→ Job:
Scan the records for "olmak". Report each line that includes it.

→ Exercise input:
^^^^^^^^

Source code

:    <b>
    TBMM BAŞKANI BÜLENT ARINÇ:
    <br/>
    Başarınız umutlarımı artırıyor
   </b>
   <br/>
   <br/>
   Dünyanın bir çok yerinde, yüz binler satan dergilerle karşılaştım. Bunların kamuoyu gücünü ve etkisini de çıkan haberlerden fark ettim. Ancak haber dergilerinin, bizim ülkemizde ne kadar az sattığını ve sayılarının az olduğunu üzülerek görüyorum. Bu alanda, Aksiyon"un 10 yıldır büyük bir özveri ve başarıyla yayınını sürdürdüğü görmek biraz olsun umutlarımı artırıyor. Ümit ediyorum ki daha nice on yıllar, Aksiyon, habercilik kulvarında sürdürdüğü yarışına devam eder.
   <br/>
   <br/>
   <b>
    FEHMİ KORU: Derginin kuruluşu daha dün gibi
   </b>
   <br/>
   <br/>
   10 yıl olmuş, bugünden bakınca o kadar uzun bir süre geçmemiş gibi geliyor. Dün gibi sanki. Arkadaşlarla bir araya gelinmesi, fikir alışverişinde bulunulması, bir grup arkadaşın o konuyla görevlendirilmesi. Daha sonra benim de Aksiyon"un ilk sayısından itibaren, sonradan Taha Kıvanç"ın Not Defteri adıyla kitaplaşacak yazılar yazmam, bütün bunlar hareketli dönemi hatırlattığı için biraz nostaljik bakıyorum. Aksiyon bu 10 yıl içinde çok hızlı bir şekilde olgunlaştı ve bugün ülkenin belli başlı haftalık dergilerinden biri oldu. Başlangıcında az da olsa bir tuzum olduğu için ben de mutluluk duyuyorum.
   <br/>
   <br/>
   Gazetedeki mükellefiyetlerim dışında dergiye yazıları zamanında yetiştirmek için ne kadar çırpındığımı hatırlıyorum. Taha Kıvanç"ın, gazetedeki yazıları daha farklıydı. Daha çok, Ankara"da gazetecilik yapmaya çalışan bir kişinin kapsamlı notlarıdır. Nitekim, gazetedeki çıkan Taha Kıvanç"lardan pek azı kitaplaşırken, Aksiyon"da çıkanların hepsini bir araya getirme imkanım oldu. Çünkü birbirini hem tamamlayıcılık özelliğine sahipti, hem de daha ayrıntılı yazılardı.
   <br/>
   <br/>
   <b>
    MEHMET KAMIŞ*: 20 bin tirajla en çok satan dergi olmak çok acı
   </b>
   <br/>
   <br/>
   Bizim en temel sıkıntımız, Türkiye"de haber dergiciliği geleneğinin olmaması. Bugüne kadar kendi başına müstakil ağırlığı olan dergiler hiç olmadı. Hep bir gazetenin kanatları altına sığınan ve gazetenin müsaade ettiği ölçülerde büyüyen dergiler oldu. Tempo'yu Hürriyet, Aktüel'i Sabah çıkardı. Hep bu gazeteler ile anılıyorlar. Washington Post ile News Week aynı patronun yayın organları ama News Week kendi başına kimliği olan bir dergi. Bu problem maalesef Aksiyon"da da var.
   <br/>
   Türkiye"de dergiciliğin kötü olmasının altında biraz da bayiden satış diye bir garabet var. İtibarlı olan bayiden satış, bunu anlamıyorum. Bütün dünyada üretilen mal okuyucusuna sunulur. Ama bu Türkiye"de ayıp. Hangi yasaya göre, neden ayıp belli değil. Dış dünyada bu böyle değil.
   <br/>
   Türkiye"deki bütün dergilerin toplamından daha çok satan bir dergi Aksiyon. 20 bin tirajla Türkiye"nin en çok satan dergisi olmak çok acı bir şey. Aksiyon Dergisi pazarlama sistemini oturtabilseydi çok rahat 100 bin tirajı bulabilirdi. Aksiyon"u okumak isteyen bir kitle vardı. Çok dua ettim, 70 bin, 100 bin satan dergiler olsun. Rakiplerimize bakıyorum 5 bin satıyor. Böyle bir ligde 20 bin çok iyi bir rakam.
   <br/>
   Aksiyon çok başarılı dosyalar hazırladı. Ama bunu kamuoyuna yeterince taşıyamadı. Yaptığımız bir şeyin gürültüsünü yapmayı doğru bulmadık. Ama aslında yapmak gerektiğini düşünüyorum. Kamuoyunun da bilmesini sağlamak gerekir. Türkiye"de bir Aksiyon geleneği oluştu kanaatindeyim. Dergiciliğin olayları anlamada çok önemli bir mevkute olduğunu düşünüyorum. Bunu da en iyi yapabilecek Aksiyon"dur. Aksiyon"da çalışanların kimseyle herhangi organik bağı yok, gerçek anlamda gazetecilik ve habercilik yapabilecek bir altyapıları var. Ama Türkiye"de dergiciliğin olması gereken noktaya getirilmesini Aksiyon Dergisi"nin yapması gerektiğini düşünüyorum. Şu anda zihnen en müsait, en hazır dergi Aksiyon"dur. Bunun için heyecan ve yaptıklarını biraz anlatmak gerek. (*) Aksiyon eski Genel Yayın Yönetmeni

^^^^^^^^

→ Solution:
    MEHMET KAMIŞ*: 20 bin tirajla en çok satan dergi olmak çok acı
   Türkiye"deki bütün dergilerin toplamından daha çok satan bir dergi Aksiyon. 20 bin tirajla Türkiye"nin en çok satan dergisi olmak çok acı bir şey. Aksiyon Dergisi pazarlama sistemini oturtabilseydi çok rahat 100 bin tirajı bulabilirdi. Aksiyon"u okumak isteyen bir kitle vardı. Çok dua ettim, 70 bin, 100 bin satan dergiler olsun. Rakiplerimize bakıyorum 5 bin satıyor. Böyle bir ligde 20 bin çok iyi bir rakam.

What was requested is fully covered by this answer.